● **ASSIGNED TASK**
Taking the line with "extenal.desc: NAME to" as the first and the line with "be sure the" as the last, set down exactly every line in that range from the entries below, and no more.

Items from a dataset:
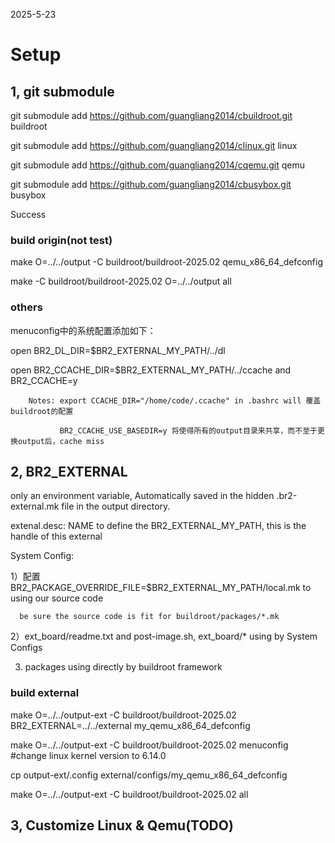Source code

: 2025-5-23

# Setup

## 1, git submodule

   git submodule add https://github.com/guangliang2014/cbuildroot.git buildroot

   git submodule add https://github.com/guangliang2014/clinux.git linux

   git submodule add https://github.com/guangliang2014/cqemu.git qemu

   git submodule add https://github.com/guangliang2014/cbusybox.git busybox
   
   Success

   ### build origin(not test)

   make O=../../output -C buildroot/buildroot-2025.02 qemu_x86_64_defconfig

   make -C buildroot/buildroot-2025.02 O=../../output all 

   ### others

   menuconfig中的系统配置添加如下：

   open BR2_DL_DIR=$BR2_EXTERNAL_MY_PATH/../dl

   open BR2_CCACHE_DIR=$BR2_EXTERNAL_MY_PATH/../ccache  and BR2_CCACHE=y

        Notes: export CCACHE_DIR="/home/code/.ccache" in .bashrc will 覆盖buildroot的配置

               BR2_CCACHE_USE_BASEDIR=y 将使得所有的output目录来共享，而不至于更换output后，cache miss

## 2, BR2_EXTERNAL
   only an environment variable, Automatically saved in the hidden .br2-external.mk file
in the output directory.

   extenal.desc: NAME to define the BR2_EXTERNAL_MY_PATH,  this is the handle of this external



   System Config:

   1）配置BR2_PACKAGE_OVERRIDE_FILE=$BR2_EXTERNAL_MY_PATH/local.mk to using our source code

      be sure the source code is fit for buildroot/packages/*.mk

   2）ext_board/readme.txt and post-image.sh, ext_board/* using by System Configs

   3) packages using directly by buildroot framework

   ### build external

   make O=../../output-ext -C buildroot/buildroot-2025.02 BR2_EXTERNAL=../../external my_qemu_x86_64_defconfig

   make O=../../output-ext -C buildroot/buildroot-2025.02  menuconfig  #change linux kernel version to 6.14.0

   cp output-ext/.config  external/configs/my_qemu_x86_64_defconfig

   make O=../../output-ext -C buildroot/buildroot-2025.02  all

## 3, Customize Linux & Qemu(TODO)











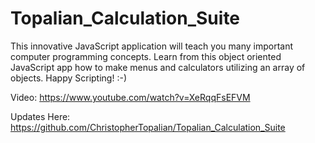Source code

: # Topalian_Calculation_Suite
This innovative JavaScript application will teach you many important computer programming concepts. Learn from this object oriented JavaScript app how to make menus and calculators utilizing an array of objects. Happy Scripting! :-)

Video: https://www.youtube.com/watch?v=XeRqqFsEFVM

Updates Here: https://github.com/ChristopherTopalian/Topalian_Calculation_Suite
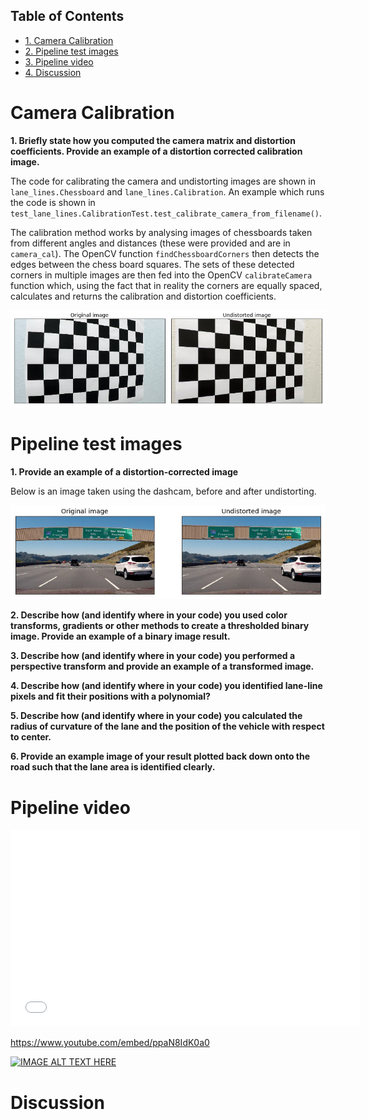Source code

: <div id="table-of-contents">
<h2>Table of Contents</h2>
<div id="text-table-of-contents">
<ul>
<li><a href="#sec-1">1. Camera Calibration</a></li>
<li><a href="#sec-2">2. Pipeline test images</a></li>
<li><a href="#sec-3">3. Pipeline video</a></li>
<li><a href="#sec-4">4. Discussion</a></li>
</ul>
</div>
</div>

# Camera Calibration<a id="sec-1" name="sec-1"></a>

**1. Briefly state how you computed the camera matrix and distortion coefficients. Provide an example of a distortion corrected calibration image.**

The code for calibrating the camera and undistorting images are shown in `lane_lines.Chessboard` and `lane_lines.Calibration`. An example which runs the code is shown in `test_lane_lines.CalibrationTest.test_calibrate_camera_from_filename()`.

The calibration method works by analysing images of chessboards taken from different angles and distances (these were provided and are in `camera_cal`). The OpenCV function `findChessboardCorners` then detects the edges between the chess board squares. The sets of these detected corners in multiple images are then fed into the OpenCV `calibrateCamera` function which, using the fact that in reality the corners are equally spaced, calculates and returns the calibration and distortion coefficients.

![img](./writeup_images/calibration_undistorted.png)

# Pipeline test images<a id="sec-2" name="sec-2"></a>

**1. Provide an example of a distortion-corrected image**

Below is an image taken using the dashcam, before and after undistorting.

![img](./writeup_images/dashcam_undistorted.png)

**2. Describe how (and identify where in your code) you used color transforms, gradients or other methods to create a thresholded binary image. Provide an example of a binary image result.**

**3. Describe how (and identify where in your code) you performed a perspective transform and provide an example of a transformed image.**

**4. Describe how (and identify where in your code) you identified lane-line pixels and fit their positions with a polynomial?**

**5. Describe how (and identify where in your code) you calculated the radius of curvature of the lane and the position of the vehicle with respect to center.**

**6. Provide an example image of your result plotted back down onto the road such that the lane area is identified clearly.**

# Pipeline video<a id="sec-3" name="sec-3"></a>

<iframe width="560" height="315" src="<https://www.youtube.com/embed/ppaN8IdK0a0>" frameborder="0" allowfullscreen></iframe>

<https://www.youtube.com/embed/ppaN8IdK0a0>

[![IMAGE ALT TEXT HERE](http://img.youtube.com/vi/ppaN8IdK0a0/0.jpg)](http://www.youtube.com/watch?v=ppaN8IdK0a0)

# Discussion<a id="sec-4" name="sec-4"></a>
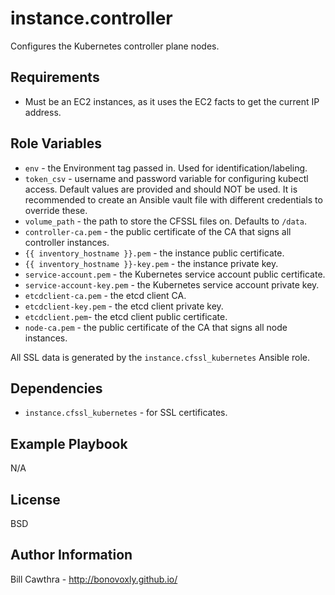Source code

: instance.controller
=========

Configures the Kubernetes controller plane nodes.

Requirements
------------

- Must be an EC2 instances, as it uses the EC2 facts to get the current IP address.

Role Variables
--------------

- `env` - the Environment tag passed in. Used for identification/labeling.
- `token_csv` - username and password variable for configuring kubectl access.  Default values are provided and should NOT be used.  It is recommended to create an Ansible vault file with different credentials to override these.
- `volume_path` - the path to store the CFSSL files on.  Defaults to `/data`.
- `controller-ca.pem` - the public certificate of the CA that signs all controller instances.
- `{{ inventory_hostname }}.pem` - the instance public certificate.
- `{{ inventory_hostname }}-key.pem` - the instance private key.
- `service-account.pem` - the Kubernetes service account public certificate.
- `service-account-key.pem` - the Kubernetes service account private key.
- `etcdclient-ca.pem` - the etcd client CA.
- `etcdclient-key.pem` - the etcd client private key.
- `etcdclient.pem`- the etcd client public certificate.
- `node-ca.pem` - the public certificate of the CA that signs all node instances.

All SSL data is generated by the `instance.cfssl_kubernetes` Ansible role.

Dependencies
------------

- `instance.cfssl_kubernetes` - for SSL certificates.  

Example Playbook
----------------

N/A

License
-------

BSD

Author Information
------------------

Bill Cawthra - http://bonovoxly.github.io/
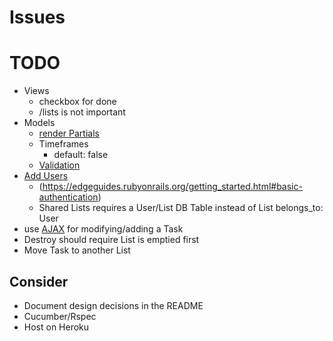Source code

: # Issues

# TODO
- Views
  - checkbox for done
  - /lists is not important
- Models
  - [render Partials](https://edgeguides.rubyonrails.org/getting_started.html#rendering-a-partial-form)
  - Timeframes
    - default: false
  - [Validation](https://edgeguides.rubyonrails.org/getting_started.html#adding-some-validation)
- [Add Users](https://www.railstutorial.org/book/modeling_users)
  - (https://edgeguides.rubyonrails.org/getting_started.html#basic-authentication)
  - Shared Lists requires a User/List DB Table instead of List belongs_to: User
- use [AJAX](https://docs.google.com/document/d/1wDGbrMNZcC9fNPRmIvftnUF0gO9Ref1QsbdODm0KF-Y/edit#) for modifying/adding a Task
- Destroy should require List is emptied first
- Move Task to another List

## Consider
- Document design decisions in the README
- Cucumber/Rspec
- Host on Heroku
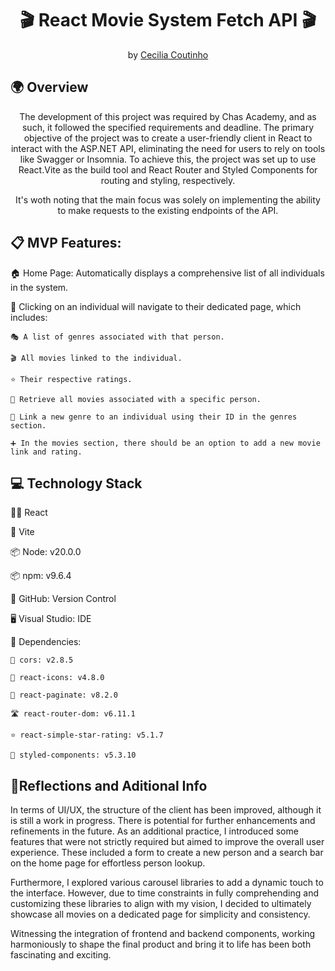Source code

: <h1 align="center"> 🎬 React Movie System Fetch API 🎬</h1>

<p align = center>
by <a href="https://github.com/Cecilia-Coutinho">Cecilia Coutinho</a>
</p>

<h2>🌍 Overview</h2>

<p align = center>
The development of this project was required by Chas Academy, and as such, it followed the specified requirements and deadline. The primary objective of the project was to create a user-friendly client in React to interact with the ASP.NET API, eliminating the need for users to rely on tools like Swagger or Insomnia. To achieve this, the project was set up to use React.Vite as the build tool and React Router and Styled Components for routing and styling, respectively.
</p>

<p align = center>
It's woth noting that the main focus was solely on implementing the ability to make requests to the existing endpoints of the API.
</p>

<h2>📋 MVP Features:</h2>

🏠 Home Page: Automatically displays a comprehensive list of all individuals in the system.

👤 Clicking on an individual will navigate to their dedicated page, which includes:

    🎭 A list of genres associated with that person.

    🎬 All movies linked to the individual.

    ⭐ Their respective ratings.

    🎥 Retrieve all movies associated with a specific person.

    🔗 Link a new genre to an individual using their ID in the genres section.

    ➕ In the movies section, there should be an option to add a new movie link and rating.


<h2>💻 Technology Stack</h2>

👨‍💻 React

🚀 Vite

📦 Node: v20.0.0

📦 npm: v9.6.4

👥 GitHub: Version Control

🖥️ Visual Studio: IDE

🔗 Dependencies:

    🔄 cors: v2.8.5

    🔆 react-icons: v4.8.0

    📄 react-paginate: v8.2.0

    🛣️ react-router-dom: v6.11.1

    ⭐ react-simple-star-rating: v5.1.7

    💅 styled-components: v5.3.10


<h2>💭Reflections and Aditional Info</h2>

In terms of UI/UX, the structure of the client has been improved, although it is still a work in progress. There is potential for further enhancements and refinements in the future. As an additional practice, I introduced some features that were not strictly required but aimed to improve the overall user experience. These included a form to create a new person and a search bar on the home page for effortless person lookup.

Furthermore, I explored various carousel libraries to add a dynamic touch to the interface. However, due to time constraints in fully comprehending and customizing these libraries to align with my vision, I decided to ultimately showcase all movies on a dedicated page for simplicity and consistency.

Witnessing the integration of frontend and backend components, working harmoniously to shape the final product and bring it to life has been both fascinating and exciting.
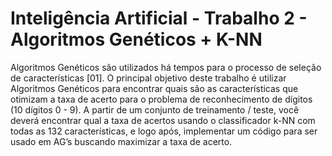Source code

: # Inteligência Artificial - Trabalho 2 - Algoritmos Genéticos + K-NN

Algoritmos Genéticos são utilizados há tempos para o processo de seleção de características [01]. O principal objetivo deste trabalho é utilizar Algoritmos Genéticos para encontrar quais são as características que otimizam a taxa de acerto para o problema de reconhecimento de dígitos (10 dígitos 0 - 9). A partir de um conjunto de treinamento / teste, você deverá encontrar qual a taxa de acertos usando o classificador k-NN com todas as 132 características, e logo após, implementar um código para ser usado em AG’s buscando maximizar a taxa de acerto.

● **RESPONSE BELOW**
   extenal.desc: NAME to define the BR2_EXTERNAL_MY_PATH,  this is the handle of this external



   System Config:

   1）配置BR2_PACKAGE_OVERRIDE_FILE=$BR2_EXTERNAL_MY_PATH/local.mk to using our source code

      be sure the source code is fit for buildroot/packages/*.mk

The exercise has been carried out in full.